Dość cichutko za plecami Schalke uplasowała się Borussia Mönchengladbach. Od samego początku widać było, że Dieter Hecking wykonuje tam kawał solidnej roboty, chociaż w poprzednim sezonie, gdy zastąpił na stanowisku trenera Andre Schuberta, wyniki nie zawsze mogły zadowalać fanów. Teraz jest już tylko lepiej, czego dowodem może być ostatnia wygrana z Bayernem Monachium 2:1. Wyniki Gladbach mogą imponować, tym bardziej że przecież latem trzeba było przeorganizować środek pola, bo Mahmoud Dahoud został wyjęty przez Borussię Dortmund. Zastąpił go Dennis Zakaria i bez większego rozbiegu wszedł z buta w rozgrywki Bundesligi. Wybór na pozycji środkowego pomocnika mógłby być jednak u Źrebaków trochę większy, bo w przypadku, gdy wypadnie ktoś z dwójki Kramer - Zakaria, obecnie problemy z głową (od strony fizycznej rzecz jasna) ma ten pierwszy, to zbyt wielkiego pola manewru tam nie ma. Z bardzo dobrej strony pokazuje się 18-letni Cuisance, jest w obwodzie 20-letni Benes (kontuzja), defensywny drewniak Strobl (kontuzja) i mogący teoretycznie tam zagrać mizerny Hofmann (też kontuzja) - jak widać szału nie ma. Pierwsza dwójka to głos przyszłości, zaś druga dwójka to jakość o klasę lub nawet dwie niższa niż Kramer z Zakarią. To może odbić się czkawką, podobnie zresztą jak obsada środka obrony. Ginter i Vestergaard? Nie wiem, czy jest w Bundeslidze para, która wyglądałaby bardziej elektrycznie i wzbudzałaby tyle negatywnych emocji. Oczywiście w takim Freiburgu obaj panowie robiliby pewnie furorę, ale jak na poziom Mönchengladbach... wygląda to bardzo biednie. Jeszcze jestem w stanie zrozumieć tego Gintera, coś tam w nim Borussia Dortmund widziała, pokopał parę razy w reprezentacji, ale w połączeniu z Vestergaardem? To tak jak kąpiel z wrzuconą do wody lokówką podpiętą do prądu. Po notach obu panów widać, że świetne występy przeplatają z fatalnymi, co na pewno nie sprzyja stabilizacji i uważam, że tę pozycję zdecydowanie trzeba u nich wzmocnić. Zresztą walić noty, spójrzmy na suche statystyki, a one wyraźnie mówią, że tylko Köln i Freiburg (iks de) bronią gorzej od Gladbach. Póki co wszystko działa tam jednak całkiem spoko, Stindl, Raffael i Hazard mają formę i ciągną ofensywę, lecz i tak twierdzę, że pierwsza czwórka na koniec sezonu to dla nich lekka abstrakcja.

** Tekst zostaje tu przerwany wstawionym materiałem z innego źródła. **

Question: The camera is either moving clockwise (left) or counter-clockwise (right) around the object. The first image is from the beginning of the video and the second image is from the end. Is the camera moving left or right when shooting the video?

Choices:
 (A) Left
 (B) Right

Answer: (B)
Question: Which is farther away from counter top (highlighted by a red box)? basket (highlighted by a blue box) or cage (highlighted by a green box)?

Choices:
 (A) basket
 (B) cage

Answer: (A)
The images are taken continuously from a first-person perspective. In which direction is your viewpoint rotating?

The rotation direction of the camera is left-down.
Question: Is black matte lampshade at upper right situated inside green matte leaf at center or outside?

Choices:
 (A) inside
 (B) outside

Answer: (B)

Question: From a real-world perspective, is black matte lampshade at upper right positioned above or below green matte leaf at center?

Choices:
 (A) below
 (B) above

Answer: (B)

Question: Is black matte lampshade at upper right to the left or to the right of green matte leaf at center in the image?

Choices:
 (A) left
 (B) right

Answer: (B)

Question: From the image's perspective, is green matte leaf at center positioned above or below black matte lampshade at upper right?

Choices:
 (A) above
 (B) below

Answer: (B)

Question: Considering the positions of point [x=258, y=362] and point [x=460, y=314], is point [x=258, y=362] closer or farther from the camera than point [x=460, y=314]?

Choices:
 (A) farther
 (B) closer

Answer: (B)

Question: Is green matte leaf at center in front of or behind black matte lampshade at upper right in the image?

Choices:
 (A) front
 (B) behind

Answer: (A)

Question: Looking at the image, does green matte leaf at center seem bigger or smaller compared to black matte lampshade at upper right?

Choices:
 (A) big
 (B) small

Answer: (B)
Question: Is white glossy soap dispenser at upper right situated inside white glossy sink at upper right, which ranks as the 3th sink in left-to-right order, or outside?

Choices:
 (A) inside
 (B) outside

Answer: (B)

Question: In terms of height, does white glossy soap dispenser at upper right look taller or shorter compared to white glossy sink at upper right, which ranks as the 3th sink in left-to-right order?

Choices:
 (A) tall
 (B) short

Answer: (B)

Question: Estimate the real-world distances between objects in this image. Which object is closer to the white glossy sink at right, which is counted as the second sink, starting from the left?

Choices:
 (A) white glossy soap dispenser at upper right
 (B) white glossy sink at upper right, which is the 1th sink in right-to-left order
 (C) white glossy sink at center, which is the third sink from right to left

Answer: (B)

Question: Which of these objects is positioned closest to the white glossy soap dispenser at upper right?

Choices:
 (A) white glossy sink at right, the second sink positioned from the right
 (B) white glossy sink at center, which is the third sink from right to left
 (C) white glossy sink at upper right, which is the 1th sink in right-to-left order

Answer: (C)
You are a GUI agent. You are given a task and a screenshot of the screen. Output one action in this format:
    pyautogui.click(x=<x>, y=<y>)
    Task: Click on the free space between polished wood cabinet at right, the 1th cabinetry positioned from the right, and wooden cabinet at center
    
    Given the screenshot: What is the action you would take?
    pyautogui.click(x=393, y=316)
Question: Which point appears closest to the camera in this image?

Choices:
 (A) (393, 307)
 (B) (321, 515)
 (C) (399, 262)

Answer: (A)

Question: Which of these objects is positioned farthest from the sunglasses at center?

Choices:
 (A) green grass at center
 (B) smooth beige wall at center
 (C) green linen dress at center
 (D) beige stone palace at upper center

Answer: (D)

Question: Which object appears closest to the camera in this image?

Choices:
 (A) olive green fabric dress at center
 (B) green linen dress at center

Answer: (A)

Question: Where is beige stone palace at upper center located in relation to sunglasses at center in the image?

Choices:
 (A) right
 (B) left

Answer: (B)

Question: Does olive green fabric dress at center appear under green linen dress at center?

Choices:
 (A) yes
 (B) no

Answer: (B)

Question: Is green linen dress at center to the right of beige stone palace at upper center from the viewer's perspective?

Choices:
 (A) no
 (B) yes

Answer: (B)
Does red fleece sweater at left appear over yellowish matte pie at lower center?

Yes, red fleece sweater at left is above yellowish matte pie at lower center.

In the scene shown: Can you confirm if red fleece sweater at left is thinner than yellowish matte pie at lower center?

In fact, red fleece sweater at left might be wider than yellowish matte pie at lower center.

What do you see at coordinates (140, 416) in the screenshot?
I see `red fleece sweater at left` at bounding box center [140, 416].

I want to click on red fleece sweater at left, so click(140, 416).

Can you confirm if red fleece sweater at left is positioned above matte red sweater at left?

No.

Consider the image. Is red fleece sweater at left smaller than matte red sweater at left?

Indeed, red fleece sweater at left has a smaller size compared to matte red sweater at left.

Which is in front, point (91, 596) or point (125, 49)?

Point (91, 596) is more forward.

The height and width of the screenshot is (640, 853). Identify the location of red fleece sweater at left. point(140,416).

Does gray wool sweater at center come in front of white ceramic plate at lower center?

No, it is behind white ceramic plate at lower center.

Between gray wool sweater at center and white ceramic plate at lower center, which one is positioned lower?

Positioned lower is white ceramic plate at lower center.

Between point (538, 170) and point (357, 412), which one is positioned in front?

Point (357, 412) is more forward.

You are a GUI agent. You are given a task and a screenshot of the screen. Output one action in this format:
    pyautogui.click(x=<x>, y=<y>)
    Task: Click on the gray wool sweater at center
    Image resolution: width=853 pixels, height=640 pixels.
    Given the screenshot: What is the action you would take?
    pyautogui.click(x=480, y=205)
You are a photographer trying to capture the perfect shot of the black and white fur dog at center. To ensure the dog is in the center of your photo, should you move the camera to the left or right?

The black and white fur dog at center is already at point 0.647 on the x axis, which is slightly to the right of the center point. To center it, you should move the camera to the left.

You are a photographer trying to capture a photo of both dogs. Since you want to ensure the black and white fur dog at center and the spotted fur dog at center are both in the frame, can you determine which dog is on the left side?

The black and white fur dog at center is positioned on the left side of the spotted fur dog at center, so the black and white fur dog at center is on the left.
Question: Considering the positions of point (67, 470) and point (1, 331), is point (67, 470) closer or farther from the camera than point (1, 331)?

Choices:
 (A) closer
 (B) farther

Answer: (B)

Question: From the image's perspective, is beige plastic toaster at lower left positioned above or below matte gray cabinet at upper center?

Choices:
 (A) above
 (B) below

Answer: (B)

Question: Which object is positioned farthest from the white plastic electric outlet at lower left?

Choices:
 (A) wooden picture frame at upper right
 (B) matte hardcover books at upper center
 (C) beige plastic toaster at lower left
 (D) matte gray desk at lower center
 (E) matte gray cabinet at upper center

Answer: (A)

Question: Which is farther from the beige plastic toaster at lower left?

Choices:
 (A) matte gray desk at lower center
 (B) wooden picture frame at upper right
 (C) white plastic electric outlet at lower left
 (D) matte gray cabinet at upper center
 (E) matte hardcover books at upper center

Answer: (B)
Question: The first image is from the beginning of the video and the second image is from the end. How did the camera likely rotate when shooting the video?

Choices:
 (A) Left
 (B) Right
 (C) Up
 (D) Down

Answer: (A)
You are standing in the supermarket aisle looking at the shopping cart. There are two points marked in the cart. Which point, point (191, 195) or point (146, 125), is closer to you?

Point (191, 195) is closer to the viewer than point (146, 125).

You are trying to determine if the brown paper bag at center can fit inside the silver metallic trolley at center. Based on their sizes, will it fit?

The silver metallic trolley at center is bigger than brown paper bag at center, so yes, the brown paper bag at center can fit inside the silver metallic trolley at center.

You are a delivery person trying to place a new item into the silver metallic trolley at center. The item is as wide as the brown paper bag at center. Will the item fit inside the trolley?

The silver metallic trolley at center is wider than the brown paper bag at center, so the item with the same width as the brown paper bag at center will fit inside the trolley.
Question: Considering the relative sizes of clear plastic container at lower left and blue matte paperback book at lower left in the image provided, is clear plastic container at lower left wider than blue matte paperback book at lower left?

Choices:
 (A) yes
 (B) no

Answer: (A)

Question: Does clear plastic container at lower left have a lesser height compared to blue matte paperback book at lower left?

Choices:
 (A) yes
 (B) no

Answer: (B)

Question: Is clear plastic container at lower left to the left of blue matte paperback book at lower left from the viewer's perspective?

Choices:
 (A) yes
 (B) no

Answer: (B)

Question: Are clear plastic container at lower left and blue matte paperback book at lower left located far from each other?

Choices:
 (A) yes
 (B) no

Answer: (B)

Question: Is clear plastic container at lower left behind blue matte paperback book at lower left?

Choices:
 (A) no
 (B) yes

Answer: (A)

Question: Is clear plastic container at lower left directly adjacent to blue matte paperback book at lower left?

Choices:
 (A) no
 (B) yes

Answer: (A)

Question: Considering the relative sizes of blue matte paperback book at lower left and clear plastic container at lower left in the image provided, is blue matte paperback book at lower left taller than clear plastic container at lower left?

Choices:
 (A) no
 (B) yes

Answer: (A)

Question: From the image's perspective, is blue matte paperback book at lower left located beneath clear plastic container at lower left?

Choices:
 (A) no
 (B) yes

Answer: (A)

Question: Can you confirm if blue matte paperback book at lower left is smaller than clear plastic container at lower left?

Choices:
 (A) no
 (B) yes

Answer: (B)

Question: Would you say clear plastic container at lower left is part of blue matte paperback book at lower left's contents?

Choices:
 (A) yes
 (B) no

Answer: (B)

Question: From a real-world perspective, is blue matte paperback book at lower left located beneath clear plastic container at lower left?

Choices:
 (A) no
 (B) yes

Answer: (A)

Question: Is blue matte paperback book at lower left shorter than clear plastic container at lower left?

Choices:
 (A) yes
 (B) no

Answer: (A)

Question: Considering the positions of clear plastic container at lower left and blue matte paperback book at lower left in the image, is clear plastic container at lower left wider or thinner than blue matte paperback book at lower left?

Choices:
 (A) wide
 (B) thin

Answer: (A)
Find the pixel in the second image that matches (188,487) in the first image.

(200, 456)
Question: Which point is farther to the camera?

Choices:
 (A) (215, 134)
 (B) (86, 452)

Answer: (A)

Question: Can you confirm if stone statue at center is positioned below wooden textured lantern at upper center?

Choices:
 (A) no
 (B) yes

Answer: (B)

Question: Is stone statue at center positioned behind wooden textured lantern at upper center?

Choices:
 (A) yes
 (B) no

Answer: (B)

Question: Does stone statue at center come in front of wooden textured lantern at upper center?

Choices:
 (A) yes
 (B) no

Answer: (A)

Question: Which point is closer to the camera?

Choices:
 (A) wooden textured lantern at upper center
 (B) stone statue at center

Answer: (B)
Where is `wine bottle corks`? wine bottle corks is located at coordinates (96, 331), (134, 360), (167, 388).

Ciekawie również prezentuje się Bayer Leverkusen, który dysponuje trzecim najlepszym atakiem w lidze. Tylko, co chyba naturalne, Bayern i Dortmund częściej prezentują publiczności swoje cieszynki, a taki obrót spraw może niektórych dziwić, tym bardziej po niemrawym starcie sezonu ekipy prowadzonej przez Heiko Herrlicha. Był on swojego rodzaju trenerem-zagadką, bo w poważnym klubie jeszcze nie miał okazji pracować. Trochę zajęło mu to, żeby rozpędzić ten tramwaj zwany Leverkusen, ale teraz wygląda to naprawdę optymistycznie. W ataku następcą Chicharito miał być ściągnięty z Argentyny Lucas Alario, ale przyjście nieco drewnianego Argentyńczyka podziałało mobilizująco na Kevina Vollanda, który na razie ma na swoim koncie 8 goli w 13 meczach, dzięki czemu jest trzecim najlepszym strzelcem ligi, za oczywistymi liderami w postaci Aubameyanga i Lewandowskiego. A Alario na razie zawodzi. Za kadencji Herrlicha odpalił wreszcie talent 20-letniego Jamajczyka Leona Baileya, który staje się powoli postrachem skrzydeł Bundesligi. Dynamika, szybka lewa noga, drybling, zwrotność - ma to wszystko ex-grajek Genk, więc najprawdopodobniej za jakieś 2-3 lata zobaczymy go w innej koszulce. Jednak to nie koniec ofensywnej karuzeli rodem z BayArena, bo jest przecież jeszcze Julian Brandt z dychą na plecach, jest Bellarabi, który mocno obniżył loty, jest mega perspektywiczny Kai Havertz. Mimo letniej wyprzedaży Bayer wciąż ma kim straszyć w ataku i widać to było chociażby w meczu z Gladbach, kiedy przegrywali na wyjeździe 1:0 do przerwy, ale byli w stanie wygrać aż 5:1. Nie rozumiem jedynie na cholerę ściągali do siebie Svena Bendera? Łoł, super, bliźniaki w jednej drużynie, ale przecież były piłkarz Dortmundu wprost stwierdził, że w swojej poprzedniej drużynie po prostu nie łapał się do grania przez konkurencję. Czytaj: byłem za ch*jowy. A w dodatku nie od dziś wiadomo, że jego kontuzje są tak pewne jak zejście Robbena do lewej nogi. Mimo tego Leverkusen widzi mi się na pozycji wyższej niż Borussia Mönchengladbach, ale to tylko moje przeczucie. Trenera lepszego mają Źrebaki, ale Aptekarze mają szerszą i bardziej jakościową kadrę. Pożyjemy, zobaczymy.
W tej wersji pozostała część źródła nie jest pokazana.